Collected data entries
════════

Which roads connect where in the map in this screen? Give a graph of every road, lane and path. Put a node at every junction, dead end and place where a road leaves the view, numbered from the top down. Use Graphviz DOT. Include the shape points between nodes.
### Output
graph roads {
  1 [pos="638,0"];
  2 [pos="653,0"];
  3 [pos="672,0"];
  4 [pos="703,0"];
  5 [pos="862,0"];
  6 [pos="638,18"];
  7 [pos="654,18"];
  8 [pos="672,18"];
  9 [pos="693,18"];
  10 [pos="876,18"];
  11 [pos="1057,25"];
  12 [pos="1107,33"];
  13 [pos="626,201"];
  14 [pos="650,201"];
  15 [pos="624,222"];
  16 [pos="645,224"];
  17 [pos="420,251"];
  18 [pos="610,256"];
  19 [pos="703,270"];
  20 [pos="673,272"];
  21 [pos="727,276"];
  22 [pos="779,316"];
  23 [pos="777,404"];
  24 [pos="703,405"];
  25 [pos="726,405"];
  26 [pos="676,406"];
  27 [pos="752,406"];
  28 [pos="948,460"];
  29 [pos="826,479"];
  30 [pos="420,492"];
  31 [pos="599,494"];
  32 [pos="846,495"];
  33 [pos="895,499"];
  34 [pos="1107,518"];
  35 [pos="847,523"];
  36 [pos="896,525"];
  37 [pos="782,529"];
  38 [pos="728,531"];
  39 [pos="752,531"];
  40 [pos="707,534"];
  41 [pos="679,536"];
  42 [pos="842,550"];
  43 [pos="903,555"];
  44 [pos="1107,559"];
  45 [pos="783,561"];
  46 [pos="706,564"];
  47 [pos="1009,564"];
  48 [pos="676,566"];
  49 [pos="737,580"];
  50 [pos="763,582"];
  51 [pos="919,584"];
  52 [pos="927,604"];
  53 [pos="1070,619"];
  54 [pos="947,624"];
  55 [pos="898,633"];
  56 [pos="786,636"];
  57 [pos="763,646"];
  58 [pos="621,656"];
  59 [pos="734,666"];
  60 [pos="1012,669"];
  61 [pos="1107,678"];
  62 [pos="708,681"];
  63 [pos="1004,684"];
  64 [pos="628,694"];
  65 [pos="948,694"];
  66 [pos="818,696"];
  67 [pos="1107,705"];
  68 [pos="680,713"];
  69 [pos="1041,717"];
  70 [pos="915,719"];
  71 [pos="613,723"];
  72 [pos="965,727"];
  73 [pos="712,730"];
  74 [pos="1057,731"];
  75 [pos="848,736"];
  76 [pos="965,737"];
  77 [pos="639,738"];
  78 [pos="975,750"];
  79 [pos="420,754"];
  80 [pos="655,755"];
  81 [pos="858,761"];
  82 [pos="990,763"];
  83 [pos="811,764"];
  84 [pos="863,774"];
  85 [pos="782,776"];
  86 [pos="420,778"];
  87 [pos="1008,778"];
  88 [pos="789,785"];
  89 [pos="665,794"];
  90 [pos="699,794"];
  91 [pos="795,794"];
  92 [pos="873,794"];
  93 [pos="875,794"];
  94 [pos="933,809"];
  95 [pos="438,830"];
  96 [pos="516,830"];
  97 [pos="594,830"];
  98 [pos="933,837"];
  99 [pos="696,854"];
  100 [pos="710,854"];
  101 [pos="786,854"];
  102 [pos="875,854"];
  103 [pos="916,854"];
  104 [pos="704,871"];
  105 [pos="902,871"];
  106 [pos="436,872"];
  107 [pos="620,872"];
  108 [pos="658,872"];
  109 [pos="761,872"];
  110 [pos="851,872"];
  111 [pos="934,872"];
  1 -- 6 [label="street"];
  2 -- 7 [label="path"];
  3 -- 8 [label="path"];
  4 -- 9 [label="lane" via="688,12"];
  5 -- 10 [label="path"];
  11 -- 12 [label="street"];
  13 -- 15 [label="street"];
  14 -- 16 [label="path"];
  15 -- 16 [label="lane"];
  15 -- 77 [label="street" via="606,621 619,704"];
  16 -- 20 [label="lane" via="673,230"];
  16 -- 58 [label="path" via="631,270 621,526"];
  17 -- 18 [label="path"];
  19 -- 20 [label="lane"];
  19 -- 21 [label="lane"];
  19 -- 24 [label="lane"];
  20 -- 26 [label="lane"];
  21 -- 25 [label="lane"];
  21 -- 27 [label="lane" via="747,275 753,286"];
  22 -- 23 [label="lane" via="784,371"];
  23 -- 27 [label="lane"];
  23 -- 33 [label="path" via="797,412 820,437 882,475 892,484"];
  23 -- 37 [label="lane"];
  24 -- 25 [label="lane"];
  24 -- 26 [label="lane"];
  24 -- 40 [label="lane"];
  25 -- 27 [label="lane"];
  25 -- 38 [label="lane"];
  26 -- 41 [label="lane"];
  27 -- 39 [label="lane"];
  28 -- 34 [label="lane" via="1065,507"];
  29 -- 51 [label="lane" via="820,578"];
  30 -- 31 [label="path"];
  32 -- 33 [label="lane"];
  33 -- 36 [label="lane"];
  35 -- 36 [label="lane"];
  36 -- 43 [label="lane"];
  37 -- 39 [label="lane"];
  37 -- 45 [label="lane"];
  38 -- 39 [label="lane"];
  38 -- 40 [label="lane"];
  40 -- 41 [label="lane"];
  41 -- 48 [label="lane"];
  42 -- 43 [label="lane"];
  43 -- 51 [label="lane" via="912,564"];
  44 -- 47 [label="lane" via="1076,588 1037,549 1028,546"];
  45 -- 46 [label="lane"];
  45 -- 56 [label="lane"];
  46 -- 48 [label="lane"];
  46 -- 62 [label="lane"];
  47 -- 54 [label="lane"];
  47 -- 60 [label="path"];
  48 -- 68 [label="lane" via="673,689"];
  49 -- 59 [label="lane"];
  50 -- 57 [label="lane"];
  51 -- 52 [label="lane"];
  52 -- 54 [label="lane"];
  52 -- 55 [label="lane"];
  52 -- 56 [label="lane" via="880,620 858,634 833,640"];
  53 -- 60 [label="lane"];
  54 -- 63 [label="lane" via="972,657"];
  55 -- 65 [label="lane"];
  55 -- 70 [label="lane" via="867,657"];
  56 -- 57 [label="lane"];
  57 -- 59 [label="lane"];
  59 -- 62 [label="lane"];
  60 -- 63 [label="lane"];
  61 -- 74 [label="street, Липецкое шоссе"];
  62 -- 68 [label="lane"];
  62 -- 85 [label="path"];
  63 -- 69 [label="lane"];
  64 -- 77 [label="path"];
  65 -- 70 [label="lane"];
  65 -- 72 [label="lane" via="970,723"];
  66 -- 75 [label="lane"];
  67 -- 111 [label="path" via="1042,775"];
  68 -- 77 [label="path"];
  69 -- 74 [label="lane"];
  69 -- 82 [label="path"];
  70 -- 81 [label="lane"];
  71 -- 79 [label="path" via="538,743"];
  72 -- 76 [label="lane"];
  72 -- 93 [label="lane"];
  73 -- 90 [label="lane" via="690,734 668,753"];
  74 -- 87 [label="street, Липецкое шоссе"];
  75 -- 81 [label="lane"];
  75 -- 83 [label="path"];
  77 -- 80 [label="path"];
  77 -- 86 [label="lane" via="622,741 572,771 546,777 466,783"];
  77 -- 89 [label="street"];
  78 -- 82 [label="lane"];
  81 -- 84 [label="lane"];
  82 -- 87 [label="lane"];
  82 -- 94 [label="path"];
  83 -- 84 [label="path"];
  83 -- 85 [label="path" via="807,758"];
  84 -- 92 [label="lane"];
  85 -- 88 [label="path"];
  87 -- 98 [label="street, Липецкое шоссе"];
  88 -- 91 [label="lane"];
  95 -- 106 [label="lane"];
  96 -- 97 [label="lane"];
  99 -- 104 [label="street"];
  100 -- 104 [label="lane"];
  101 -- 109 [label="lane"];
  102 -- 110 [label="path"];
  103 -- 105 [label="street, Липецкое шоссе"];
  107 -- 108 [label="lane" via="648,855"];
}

════════

## Assignment
Word for word, transcribe each of the entries above.

## Problem solution
Which roads connect where in the map in this screen? Give a graph of every road, lane and path. Put a node at every junction, dead end and place where a road leaves the view, numbered from the top down. Use Graphviz DOT. Include the shape points between nodes.
### Output
graph roads {
  1 [pos="638,0"];
  2 [pos="653,0"];
  3 [pos="672,0"];
  4 [pos="703,0"];
  5 [pos="862,0"];
  6 [pos="638,18"];
  7 [pos="654,18"];
  8 [pos="672,18"];
  9 [pos="693,18"];
  10 [pos="876,18"];
  11 [pos="1057,25"];
  12 [pos="1107,33"];
  13 [pos="626,201"];
  14 [pos="650,201"];
  15 [pos="624,222"];
  16 [pos="645,224"];
  17 [pos="420,251"];
  18 [pos="610,256"];
  19 [pos="703,270"];
  20 [pos="673,272"];
  21 [pos="727,276"];
  22 [pos="779,316"];
  23 [pos="777,404"];
  24 [pos="703,405"];
  25 [pos="726,405"];
  26 [pos="676,406"];
  27 [pos="752,406"];
  28 [pos="948,460"];
  29 [pos="826,479"];
  30 [pos="420,492"];
  31 [pos="599,494"];
  32 [pos="846,495"];
  33 [pos="895,499"];
  34 [pos="1107,518"];
  35 [pos="847,523"];
  36 [pos="896,525"];
  37 [pos="782,529"];
  38 [pos="728,531"];
  39 [pos="752,531"];
  40 [pos="707,534"];
  41 [pos="679,536"];
  42 [pos="842,550"];
  43 [pos="903,555"];
  44 [pos="1107,559"];
  45 [pos="783,561"];
  46 [pos="706,564"];
  47 [pos="1009,564"];
  48 [pos="676,566"];
  49 [pos="737,580"];
  50 [pos="763,582"];
  51 [pos="919,584"];
  52 [pos="927,604"];
  53 [pos="1070,619"];
  54 [pos="947,624"];
  55 [pos="898,633"];
  56 [pos="786,636"];
  57 [pos="763,646"];
  58 [pos="621,656"];
  59 [pos="734,666"];
  60 [pos="1012,669"];
  61 [pos="1107,678"];
  62 [pos="708,681"];
  63 [pos="1004,684"];
  64 [pos="628,694"];
  65 [pos="948,694"];
  66 [pos="818,696"];
  67 [pos="1107,705"];
  68 [pos="680,713"];
  69 [pos="1041,717"];
  70 [pos="915,719"];
  71 [pos="613,723"];
  72 [pos="965,727"];
  73 [pos="712,730"];
  74 [pos="1057,731"];
  75 [pos="848,736"];
  76 [pos="965,737"];
  77 [pos="639,738"];
  78 [pos="975,750"];
  79 [pos="420,754"];
  80 [pos="655,755"];
  81 [pos="858,761"];
  82 [pos="990,763"];
  83 [pos="811,764"];
  84 [pos="863,774"];
  85 [pos="782,776"];
  86 [pos="420,778"];
  87 [pos="1008,778"];
  88 [pos="789,785"];
  89 [pos="665,794"];
  90 [pos="699,794"];
  91 [pos="795,794"];
  92 [pos="873,794"];
  93 [pos="875,794"];
  94 [pos="933,809"];
  95 [pos="438,830"];
  96 [pos="516,830"];
  97 [pos="594,830"];
  98 [pos="933,837"];
  99 [pos="696,854"];
  100 [pos="710,854"];
  101 [pos="786,854"];
  102 [pos="875,854"];
  103 [pos="916,854"];
  104 [pos="704,871"];
  105 [pos="902,871"];
  106 [pos="436,872"];
  107 [pos="620,872"];
  108 [pos="658,872"];
  109 [pos="761,872"];
  110 [pos="851,872"];
  111 [pos="934,872"];
  1 -- 6 [label="street"];
  2 -- 7 [label="path"];
  3 -- 8 [label="path"];
  4 -- 9 [label="lane" via="688,12"];
  5 -- 10 [label="path"];
  11 -- 12 [label="street"];
  13 -- 15 [label="street"];
  14 -- 16 [label="path"];
  15 -- 16 [label="lane"];
  15 -- 77 [label="street" via="606,621 619,704"];
  16 -- 20 [label="lane" via="673,230"];
  16 -- 58 [label="path" via="631,270 621,526"];
  17 -- 18 [label="path"];
  19 -- 20 [label="lane"];
  19 -- 21 [label="lane"];
  19 -- 24 [label="lane"];
  20 -- 26 [label="lane"];
  21 -- 25 [label="lane"];
  21 -- 27 [label="lane" via="747,275 753,286"];
  22 -- 23 [label="lane" via="784,371"];
  23 -- 27 [label="lane"];
  23 -- 33 [label="path" via="797,412 820,437 882,475 892,484"];
  23 -- 37 [label="lane"];
  24 -- 25 [label="lane"];
  24 -- 26 [label="lane"];
  24 -- 40 [label="lane"];
  25 -- 27 [label="lane"];
  25 -- 38 [label="lane"];
  26 -- 41 [label="lane"];
  27 -- 39 [label="lane"];
  28 -- 34 [label="lane" via="1065,507"];
  29 -- 51 [label="lane" via="820,578"];
  30 -- 31 [label="path"];
  32 -- 33 [label="lane"];
  33 -- 36 [label="lane"];
  35 -- 36 [label="lane"];
  36 -- 43 [label="lane"];
  37 -- 39 [label="lane"];
  37 -- 45 [label="lane"];
  38 -- 39 [label="lane"];
  38 -- 40 [label="lane"];
  40 -- 41 [label="lane"];
  41 -- 48 [label="lane"];
  42 -- 43 [label="lane"];
  43 -- 51 [label="lane" via="912,564"];
  44 -- 47 [label="lane" via="1076,588 1037,549 1028,546"];
  45 -- 46 [label="lane"];
  45 -- 56 [label="lane"];
  46 -- 48 [label="lane"];
  46 -- 62 [label="lane"];
  47 -- 54 [label="lane"];
  47 -- 60 [label="path"];
  48 -- 68 [label="lane" via="673,689"];
  49 -- 59 [label="lane"];
  50 -- 57 [label="lane"];
  51 -- 52 [label="lane"];
  52 -- 54 [label="lane"];
  52 -- 55 [label="lane"];
  52 -- 56 [label="lane" via="880,620 858,634 833,640"];
  53 -- 60 [label="lane"];
  54 -- 63 [label="lane" via="972,657"];
  55 -- 65 [label="lane"];
  55 -- 70 [label="lane" via="867,657"];
  56 -- 57 [label="lane"];
  57 -- 59 [label="lane"];
  59 -- 62 [label="lane"];
  60 -- 63 [label="lane"];
  61 -- 74 [label="street, Липецкое шоссе"];
  62 -- 68 [label="lane"];
  62 -- 85 [label="path"];
  63 -- 69 [label="lane"];
  64 -- 77 [label="path"];
  65 -- 70 [label="lane"];
  65 -- 72 [label="lane" via="970,723"];
  66 -- 75 [label="lane"];
  67 -- 111 [label="path" via="1042,775"];
  68 -- 77 [label="path"];
  69 -- 74 [label="lane"];
  69 -- 82 [label="path"];
  70 -- 81 [label="lane"];
  71 -- 79 [label="path" via="538,743"];
  72 -- 76 [label="lane"];
  72 -- 93 [label="lane"];
  73 -- 90 [label="lane" via="690,734 668,753"];
  74 -- 87 [label="street, Липецкое шоссе"];
  75 -- 81 [label="lane"];
  75 -- 83 [label="path"];
  77 -- 80 [label="path"];
  77 -- 86 [label="lane" via="622,741 572,771 546,777 466,783"];
  77 -- 89 [label="street"];
  78 -- 82 [label="lane"];
  81 -- 84 [label="lane"];
  82 -- 87 [label="lane"];
  82 -- 94 [label="path"];
  83 -- 84 [label="path"];
  83 -- 85 [label="path" via="807,758"];
  84 -- 92 [label="lane"];
  85 -- 88 [label="path"];
  87 -- 98 [label="street, Липецкое шоссе"];
  88 -- 91 [label="lane"];
  95 -- 106 [label="lane"];
  96 -- 97 [label="lane"];
  99 -- 104 [label="street"];
  100 -- 104 [label="lane"];
  101 -- 109 [label="lane"];
  102 -- 110 [label="path"];
  103 -- 105 [label="street, Липецкое шоссе"];
  107 -- 108 [label="lane" via="648,855"];
}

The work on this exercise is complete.